- [Task to complete]
Your task is to retype every entry exactly, omitting nothing.

□ □ □ □

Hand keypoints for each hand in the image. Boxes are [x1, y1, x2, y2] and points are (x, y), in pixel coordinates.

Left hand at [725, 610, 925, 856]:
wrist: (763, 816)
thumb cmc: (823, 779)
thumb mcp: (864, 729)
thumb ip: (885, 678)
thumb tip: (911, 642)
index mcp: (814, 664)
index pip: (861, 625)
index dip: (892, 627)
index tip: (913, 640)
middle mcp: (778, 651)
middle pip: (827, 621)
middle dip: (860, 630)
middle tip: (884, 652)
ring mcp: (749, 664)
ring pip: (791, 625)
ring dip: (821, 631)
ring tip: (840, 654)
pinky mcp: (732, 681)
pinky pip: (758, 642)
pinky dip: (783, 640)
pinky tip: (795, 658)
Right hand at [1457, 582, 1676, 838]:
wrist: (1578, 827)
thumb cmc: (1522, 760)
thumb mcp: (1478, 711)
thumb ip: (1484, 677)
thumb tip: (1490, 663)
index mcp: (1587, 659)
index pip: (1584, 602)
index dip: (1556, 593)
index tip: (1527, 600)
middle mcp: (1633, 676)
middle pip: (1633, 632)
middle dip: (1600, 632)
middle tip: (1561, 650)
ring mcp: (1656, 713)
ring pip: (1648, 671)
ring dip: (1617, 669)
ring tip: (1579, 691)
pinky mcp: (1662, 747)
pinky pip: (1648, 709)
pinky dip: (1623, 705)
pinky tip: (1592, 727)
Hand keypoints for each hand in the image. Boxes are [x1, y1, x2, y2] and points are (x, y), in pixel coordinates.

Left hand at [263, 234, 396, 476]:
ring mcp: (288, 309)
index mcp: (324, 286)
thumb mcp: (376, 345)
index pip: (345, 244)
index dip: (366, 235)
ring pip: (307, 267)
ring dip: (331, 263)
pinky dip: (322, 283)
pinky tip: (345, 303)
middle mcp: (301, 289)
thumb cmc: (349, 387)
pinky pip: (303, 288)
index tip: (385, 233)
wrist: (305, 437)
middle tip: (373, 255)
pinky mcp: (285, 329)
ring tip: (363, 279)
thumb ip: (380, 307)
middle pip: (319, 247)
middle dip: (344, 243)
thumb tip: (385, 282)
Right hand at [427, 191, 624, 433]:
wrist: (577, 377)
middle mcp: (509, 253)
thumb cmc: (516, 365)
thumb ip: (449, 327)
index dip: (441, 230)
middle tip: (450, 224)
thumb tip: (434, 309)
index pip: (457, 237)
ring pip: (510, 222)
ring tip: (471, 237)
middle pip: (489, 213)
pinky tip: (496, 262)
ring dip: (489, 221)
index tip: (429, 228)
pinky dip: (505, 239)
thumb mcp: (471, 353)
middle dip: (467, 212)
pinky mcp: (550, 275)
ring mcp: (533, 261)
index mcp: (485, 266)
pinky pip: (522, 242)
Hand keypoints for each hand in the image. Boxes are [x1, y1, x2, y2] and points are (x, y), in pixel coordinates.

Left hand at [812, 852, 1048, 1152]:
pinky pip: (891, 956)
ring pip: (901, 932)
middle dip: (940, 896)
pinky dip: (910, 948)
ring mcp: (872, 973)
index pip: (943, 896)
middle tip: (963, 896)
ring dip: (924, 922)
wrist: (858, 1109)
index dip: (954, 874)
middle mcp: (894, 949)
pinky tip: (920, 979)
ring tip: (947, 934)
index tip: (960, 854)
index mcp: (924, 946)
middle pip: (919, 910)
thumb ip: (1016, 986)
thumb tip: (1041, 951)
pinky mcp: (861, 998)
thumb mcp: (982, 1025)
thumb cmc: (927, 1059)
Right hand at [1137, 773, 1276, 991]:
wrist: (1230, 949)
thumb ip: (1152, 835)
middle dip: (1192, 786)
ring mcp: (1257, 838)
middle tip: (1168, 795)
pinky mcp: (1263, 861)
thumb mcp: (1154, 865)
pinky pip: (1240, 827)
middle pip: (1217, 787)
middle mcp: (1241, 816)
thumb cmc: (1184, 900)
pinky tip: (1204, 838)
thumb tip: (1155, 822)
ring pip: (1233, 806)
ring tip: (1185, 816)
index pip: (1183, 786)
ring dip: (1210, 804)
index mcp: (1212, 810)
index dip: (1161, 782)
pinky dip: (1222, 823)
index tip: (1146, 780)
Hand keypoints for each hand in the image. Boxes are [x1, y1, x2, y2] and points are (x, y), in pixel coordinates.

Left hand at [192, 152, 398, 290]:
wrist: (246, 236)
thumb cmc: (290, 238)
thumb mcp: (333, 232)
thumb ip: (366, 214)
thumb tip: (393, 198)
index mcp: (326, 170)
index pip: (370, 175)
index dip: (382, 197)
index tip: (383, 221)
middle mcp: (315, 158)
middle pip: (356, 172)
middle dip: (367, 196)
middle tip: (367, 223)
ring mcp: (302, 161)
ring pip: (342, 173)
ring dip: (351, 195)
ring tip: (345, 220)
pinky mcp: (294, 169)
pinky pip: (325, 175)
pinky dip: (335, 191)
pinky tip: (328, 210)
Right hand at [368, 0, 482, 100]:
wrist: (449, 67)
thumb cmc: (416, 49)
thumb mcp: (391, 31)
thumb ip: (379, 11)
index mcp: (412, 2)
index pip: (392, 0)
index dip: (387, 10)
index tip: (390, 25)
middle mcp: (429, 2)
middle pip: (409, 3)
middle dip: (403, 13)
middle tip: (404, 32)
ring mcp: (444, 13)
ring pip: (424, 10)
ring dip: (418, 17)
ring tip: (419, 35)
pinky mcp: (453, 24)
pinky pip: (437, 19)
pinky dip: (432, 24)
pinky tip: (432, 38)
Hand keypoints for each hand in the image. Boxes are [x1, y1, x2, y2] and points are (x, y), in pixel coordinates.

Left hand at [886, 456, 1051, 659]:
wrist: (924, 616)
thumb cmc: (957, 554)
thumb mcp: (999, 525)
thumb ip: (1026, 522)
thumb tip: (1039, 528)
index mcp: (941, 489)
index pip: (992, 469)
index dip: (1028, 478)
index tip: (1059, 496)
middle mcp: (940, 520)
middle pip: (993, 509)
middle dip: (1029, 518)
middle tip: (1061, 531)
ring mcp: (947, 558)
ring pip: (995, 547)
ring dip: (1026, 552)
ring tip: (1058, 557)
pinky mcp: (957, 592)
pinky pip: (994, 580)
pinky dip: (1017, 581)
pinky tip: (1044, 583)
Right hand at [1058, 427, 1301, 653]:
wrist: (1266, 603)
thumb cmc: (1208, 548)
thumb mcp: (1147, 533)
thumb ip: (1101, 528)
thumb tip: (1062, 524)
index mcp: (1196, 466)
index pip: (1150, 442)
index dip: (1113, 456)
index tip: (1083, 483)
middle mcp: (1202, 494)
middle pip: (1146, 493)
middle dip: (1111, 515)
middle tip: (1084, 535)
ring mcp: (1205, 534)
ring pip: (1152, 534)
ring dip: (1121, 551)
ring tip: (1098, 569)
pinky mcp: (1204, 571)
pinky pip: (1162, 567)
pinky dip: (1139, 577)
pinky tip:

□ □ □ □

- [Solved exercise]
Hand keypoints for each hand in the image. Boxes are [x1, y1, x2, y2] and points are (x, y), in pixel coordinates.

Left hand at [725, 610, 925, 856]:
wrist: (763, 816)
thumb cmc: (823, 779)
thumb mcp: (864, 729)
thumb ip: (885, 678)
thumb tip: (911, 642)
index mcp: (814, 664)
index pip: (861, 625)
index dip: (892, 627)
index tip: (913, 640)
middle mcp: (778, 651)
middle pip: (827, 621)
middle dip: (860, 630)
middle tip: (884, 652)
ring mcp: (749, 664)
ring pip: (791, 625)
ring dip: (821, 631)
ring tip: (840, 654)
pinky mcp: (732, 681)
pinky pip: (758, 642)
pinky dip: (783, 640)
pinky tip: (795, 658)
Right hand at [1457, 582, 1676, 838]:
wrist: (1578, 827)
thumb cmc: (1522, 760)
thumb mcp: (1478, 711)
thumb ip: (1484, 677)
thumb tip: (1490, 663)
index mcp: (1587, 659)
index pip: (1584, 602)
index dip: (1556, 593)
index tip: (1527, 600)
middle mcp: (1633, 676)
middle pip: (1633, 632)
middle dip: (1600, 632)
middle tip: (1561, 650)
ring mcp: (1656, 713)
ring pip: (1648, 671)
ring dip: (1617, 669)
ring tip: (1579, 691)
pinky mcp: (1662, 747)
pinky pip: (1648, 709)
pinky dip: (1623, 705)
pinky tip: (1592, 727)
Hand keypoints for each hand in the image. Boxes are [x1, y1, x2, y2] and points are (x, y), in pixel coordinates.

Left hand at [263, 234, 396, 476]:
ring mcp: (288, 309)
index mcp: (324, 286)
thumb mcp: (376, 345)
index pip: (345, 244)
index dip: (366, 235)
ring pip: (307, 267)
ring dip: (331, 263)
pinky dip: (322, 283)
pinky tip: (345, 303)
middle mcp: (301, 289)
thumb cmc: (349, 387)
pinky pip: (303, 288)
index tip: (385, 233)
wrist: (305, 437)
middle tip: (373, 255)
pinky mcp: (285, 329)
ring tip: (363, 279)
thumb ip: (380, 307)
middle pip: (319, 247)
middle dip: (344, 243)
thumb tip: (385, 282)
Right hand at [427, 191, 624, 433]:
wrist: (577, 377)
middle mcp: (509, 253)
thumb cmc: (516, 365)
thumb ip: (449, 327)
index dip: (441, 230)
middle tip: (450, 224)
thumb tip: (434, 309)
index pip: (457, 237)
ring pip: (510, 222)
ring tip: (471, 237)
middle pip: (489, 213)
pinky tip: (496, 262)
ring dip: (489, 221)
index tip: (429, 228)
pinky dip: (505, 239)
thumb mcp: (471, 353)
middle dip: (467, 212)
pinky mcp: (550, 275)
ring mcp: (533, 261)
index mcp: (485, 266)
pinky pip: (522, 242)
Hand keypoints for each hand in the image. Boxes are [x1, y1, x2, y2] and points are (x, y), in pixel coordinates.

Left hand at [812, 852, 1048, 1152]:
pinky pip: (891, 956)
ring pip: (901, 932)
middle dip: (940, 896)
pinky dip: (910, 948)
ring mcp: (872, 973)
index pip: (943, 896)
middle tip: (963, 896)
ring dip: (924, 922)
wrist: (858, 1109)
index dip: (954, 874)
middle mcp: (894, 949)
pinky tip: (920, 979)
ring tip: (947, 934)
index tip: (960, 854)
index mcp: (924, 946)
middle pip: (919, 910)
thumb ip: (1016, 986)
thumb tip: (1041, 951)
pinky mcp: (861, 998)
thumb mcp: (982, 1025)
thumb cmc: (927, 1059)
Right hand at [1137, 773, 1276, 991]:
wrist: (1230, 949)
thumb ip: (1152, 835)
middle dip: (1192, 786)
ring mcp: (1257, 838)
middle tip: (1168, 795)
pinky mcp: (1263, 861)
thumb mcp: (1154, 865)
pinky pip: (1240, 827)
middle pip: (1217, 787)
middle mcp: (1241, 816)
thumb cmc: (1184, 900)
pinky tip: (1204, 838)
thumb tip: (1155, 822)
ring pip: (1233, 806)
ring tip: (1185, 816)
index pip: (1183, 786)
ring dip: (1210, 804)
index mcp: (1212, 810)
index dip: (1161, 782)
pinky dip: (1222, 823)
index tip: (1146, 780)
Hand keypoints for each hand in the image. Boxes are [x1, y1, x2, y2] and points are (x, y), in pixel coordinates.

Left hand at [192, 152, 398, 290]:
wrist: (246, 236)
thumb cmc: (290, 238)
thumb mcp: (333, 232)
thumb ip: (366, 214)
thumb tip: (393, 198)
index mcp: (326, 170)
index pip: (370, 175)
index dip: (382, 197)
index tip: (383, 221)
middle mcp: (315, 158)
middle pip: (356, 172)
middle dip: (367, 196)
middle tip: (367, 223)
ring mcp: (302, 161)
ring pip: (342, 173)
ring dip: (351, 195)
ring tip: (345, 220)
pinky mcp: (294, 169)
pinky pip: (325, 175)
pinky dip: (335, 191)
pinky tip: (328, 210)
Right hand at [368, 0, 482, 100]:
wrist: (449, 67)
thumb cmc: (416, 49)
thumb mcp: (391, 31)
thumb ip: (379, 11)
index mcp: (412, 2)
index pip: (392, 0)
index dip: (387, 10)
index tip: (390, 25)
middle mcp: (429, 2)
middle pip: (409, 3)
middle dip: (403, 13)
middle tip: (404, 32)
ring mcp: (444, 13)
ring pip: (424, 10)
ring dip: (418, 17)
ring tip: (419, 35)
pinky mcp: (453, 24)
pinky pip: (437, 19)
pinky dip: (432, 24)
pinky tip: (432, 38)
Hand keypoints for each hand in the image. Boxes are [x1, y1, x2, y2] and points are (x, y), in pixel coordinates.

Left hand at [886, 456, 1051, 659]:
wrist: (924, 616)
thumb cmc: (957, 554)
thumb mcp: (999, 525)
thumb ip: (1026, 522)
thumb tip: (1039, 528)
index mcp: (941, 489)
index pip: (992, 469)
index dip: (1028, 478)
index tip: (1059, 496)
middle mcp: (940, 520)
middle pip: (993, 509)
middle dip: (1029, 518)
middle tip: (1061, 531)
ring mcp: (947, 558)
ring pip: (995, 547)
ring dip: (1026, 552)
ring tip: (1058, 557)
pinky mcp: (957, 592)
pinky pip: (994, 580)
pinky dip: (1017, 581)
pinky tip: (1044, 583)
Right hand at [1058, 427, 1301, 653]:
wrist: (1266, 603)
thumb cmc: (1208, 548)
thumb mcp: (1147, 533)
thumb ip: (1101, 528)
thumb tip: (1062, 524)
index mcp: (1196, 466)
index pip: (1150, 442)
index dip: (1113, 456)
index tip: (1083, 483)
middle mcp: (1202, 494)
middle pip: (1146, 493)
middle dip: (1111, 515)
middle tip: (1084, 535)
ring mcp: (1205, 534)
ring pip: (1152, 534)
ring dip: (1121, 551)
ring tip: (1098, 569)
pinky mcp: (1204, 571)
pinky pip: (1162, 567)
pinky dip: (1139, 577)
pinky tip:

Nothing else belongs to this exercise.